CMUCL and LispOS
Kelly Murray
kem@Franz.COM
Tue, 29 Apr 1997 12:32:43 -0700
> From: "Vassili Bykov" <vbykov@cam.org>
> A while ago I used to have a Windoze system with Smalltalk/V set up as
> Progman replacement. For all I cared, that was pretty much a Smalltalk
> machine. Something along these lines, of course with a deeper
> penetration into the base system could be a reasonable evolutionary way
> to go.
I agree this is most definitely the place to start.
Call it a Virtual SilkOS if you want.
I think it also warrants some consideration
of making this system run on top of existing Lisp systems as well.
Certainly Common Lisp ones, but maybe even Scheme too if possible.
Why? Because then we can also take advantage of the efforts of
the commercial Lisp vendors (are there any significant commercial
Scheme vendors?)
Do we want "replace" their commercial products with our free ones?
Or can we also support and leverage their efforts as well?
I have much more to say about this, but will leave it here for now.
I mostly agree with Mike McDonalds two-prong strategy,
we can get started today with ACL on Linux.
Start working on replacing the operating system user interfaces
with web browser interfaces.
For example, a mail interface like http://www.hotmail.com
should be implemented in Silk. As well as a SMTP server written in Lisp.

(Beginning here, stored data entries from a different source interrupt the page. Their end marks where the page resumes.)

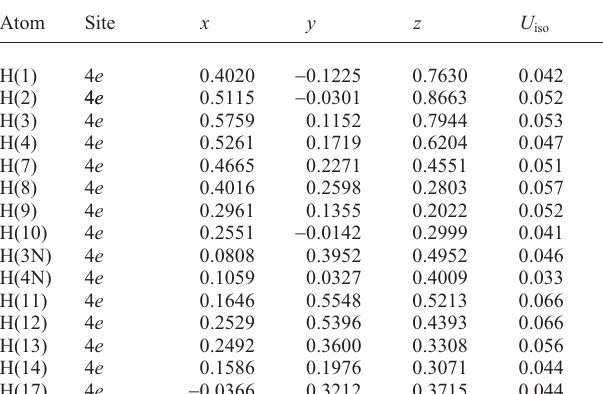
Table 2. Atomic coordinates and displacement parameters (in Å 2 ) .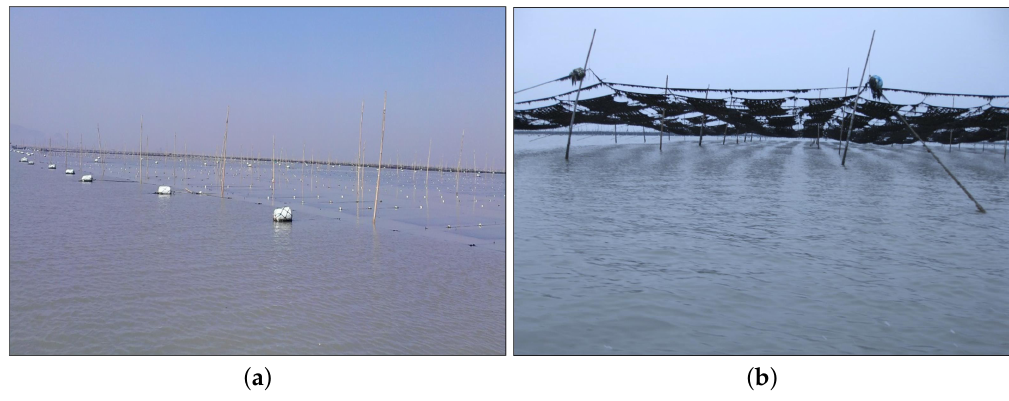
Figure 1. Raft aquaculture areas in natural environments: ( a ) Raft aquaculture species being cultivated in seawater; ( b ) Raft aquaculture species raised above the seawater surface to kill the green algal and germs on surface of the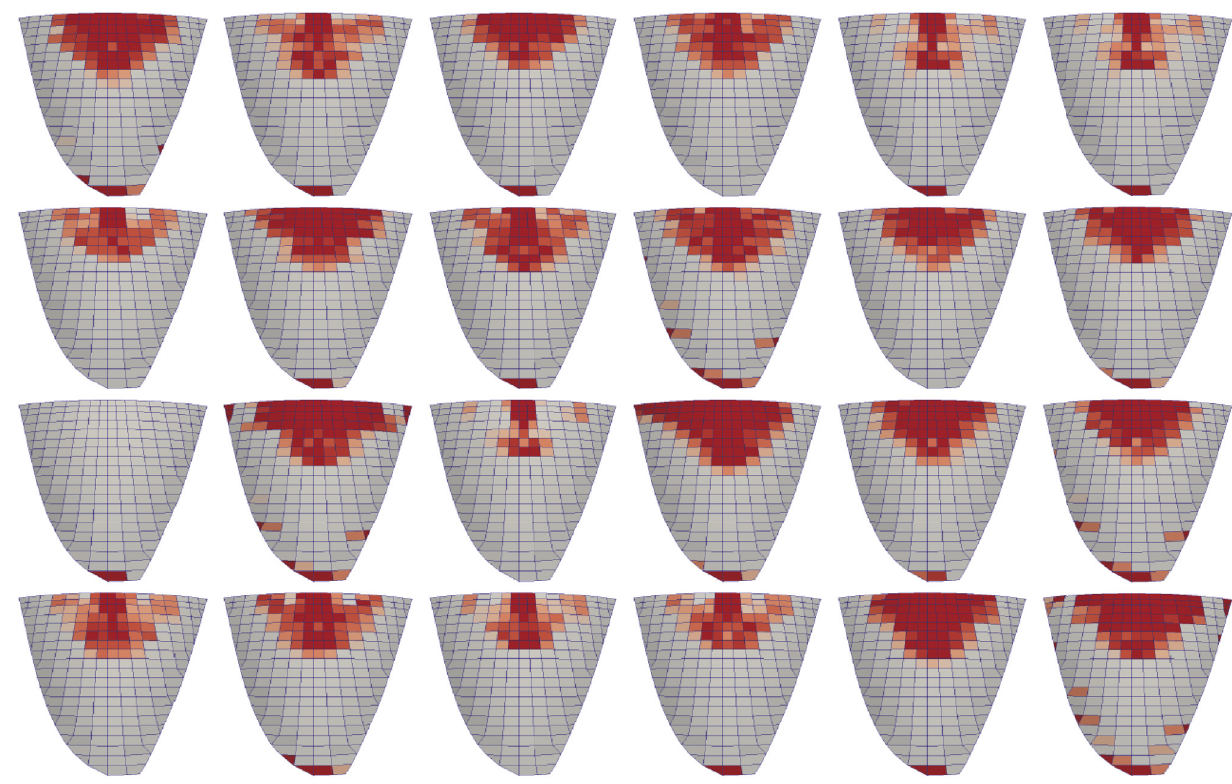
Figure 8: Distribution of first crack on upstream face; top left: Sim-1; first row: 1 to 6; bottom right: Sim-24.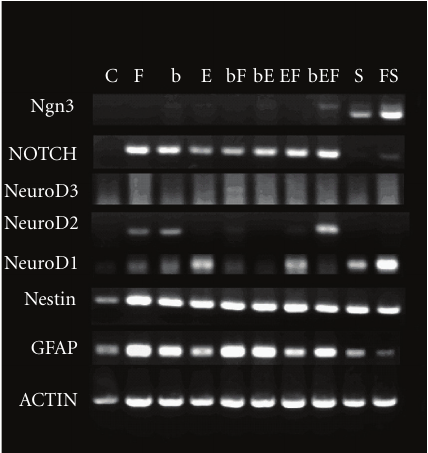
Figure 5: semiquantitive RT-PCR of di ff erent genes in NPCs cultured in di ff erent media. Lane: (C) NPCs in control medium. (F) NPCs in FRIL medium. (b) NPCs in bFGF medium. (E) NPCs in EGF medium. (bF) NPCs in bFGF&FRIL medium. (bE) NPCs in bFGF&EGF medium. (EF) NPCs in EGF&FRIL medium. (bEF) NPCs in bFGF&EGF&FRIL medium. (S) NPCs in serum medium. (FS) NPCs in serum&FRIL medium. Row: ngn3, neurogenin3. NOTCH, notch. NeuroD3, NeuroD3. NeuroD2, NeuroD2. Neu- roD1, NeuroD1. Nestin, nestin. GFAP, GFAP. ACTIN,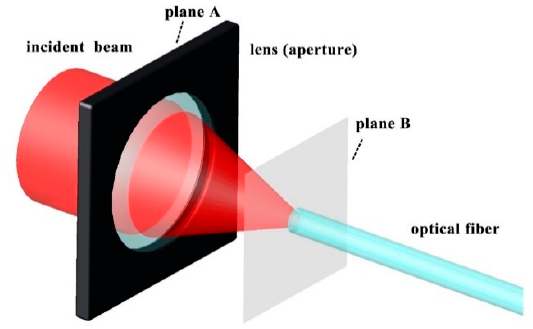
Figure 1. Illustrating notation related to the coupling of a beam into an optical fiber.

They can both be completely persistent object-oriented,
and eliminate all
This is a good start because email is central to our lives ;)
and so we can't just play around -- we must can get this to be really,
honestly work and be useable. We will be forced to walk-the-walk
and not just talk-the-talk. Now we can wait till it is debugged
before switch over to it fulltime.
At this point, I can say that I have already written a
persistent-object web server in SilkScript, and this web server has
been the public web server for www.franz.com for a while now.
The latest non-interuppted-24-hours-7-days-a-week stretch is 37 days.
This software does not run under Linux however, and uses AllegroStore,
which doesn't have the low-level implementation I believe we need.